The season of Lent is once again upon us, a time of year when we are invited to make space in our lives for reflection and self-examination, to draw closer to God.
Now, if your're like me, self-examination can quickly turn into self-critique and even self-loathing. I have a tendency when I look closely at myself to zero in on those things that I wish were different. I wish I was less judgemental, more patient, better at showing others that I care, less fearful. I find no shortage of things to feel shabby about.
But, I don't beleive God wants us to feel bad about ourselves. There's quite enough of that going around already, and there's nothing life-giving about it. Nor,do I believe that guilt helps us to feel closer to God - quite the opposite!

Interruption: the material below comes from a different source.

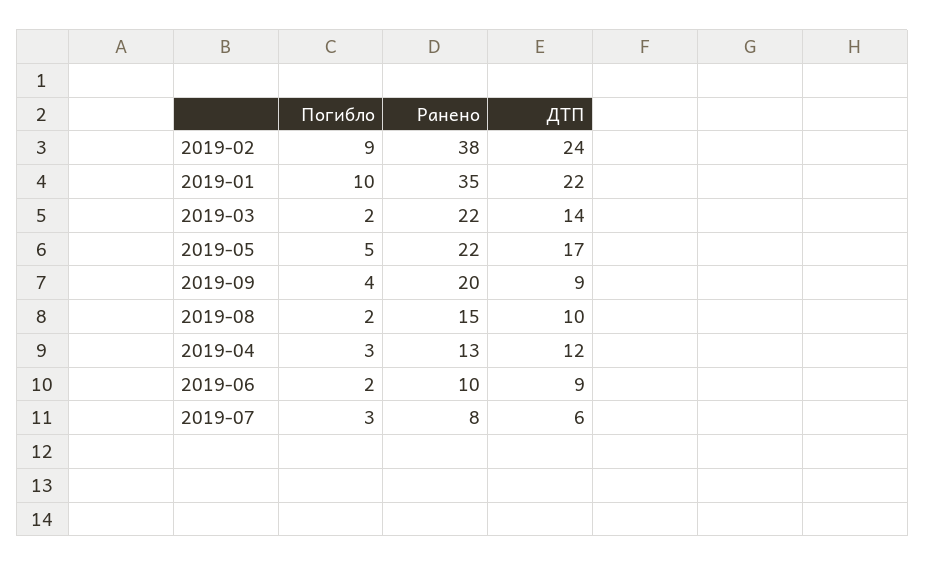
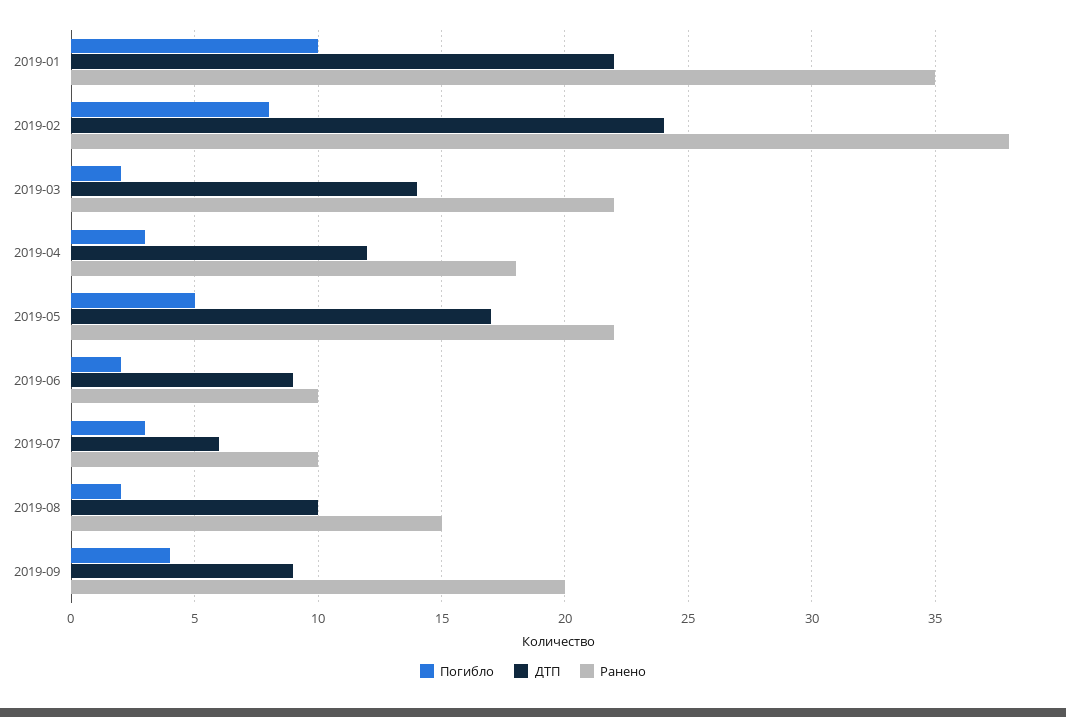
Погибло, 2019-02: 9 -> 8
Ранено, 2019-04: 13 -> 18
Ранено, 2019-07: 8 -> 10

So what if, instead of finding fault with my imperfections, I practised greeting them with compassion? Insteadd of scolding myself for every shortcoming, I might acknowledge how hard it is to consiistently be the kind, courageous, loving person I long to be.
Maybe if I am able to regard myself with the eyes of love rather than judgment it will be easier for me to trust in God's grace and unconditional acceptance - something I find hard to do.
Perhaps as I learn to be patient and compassionate toward myself, I will have more patience and compassion for others as well.
This is my goal for this Lenten season: to take time each day to practise seeing myself as God sees me, not as perfect, but as beloved. And I invite you to join me in the endeavour. It isn't easy - it really does take time and practice.
My prayer for you, and for myself, is that we may learn to see with the eyes of love and discover ourselves and our world transformed.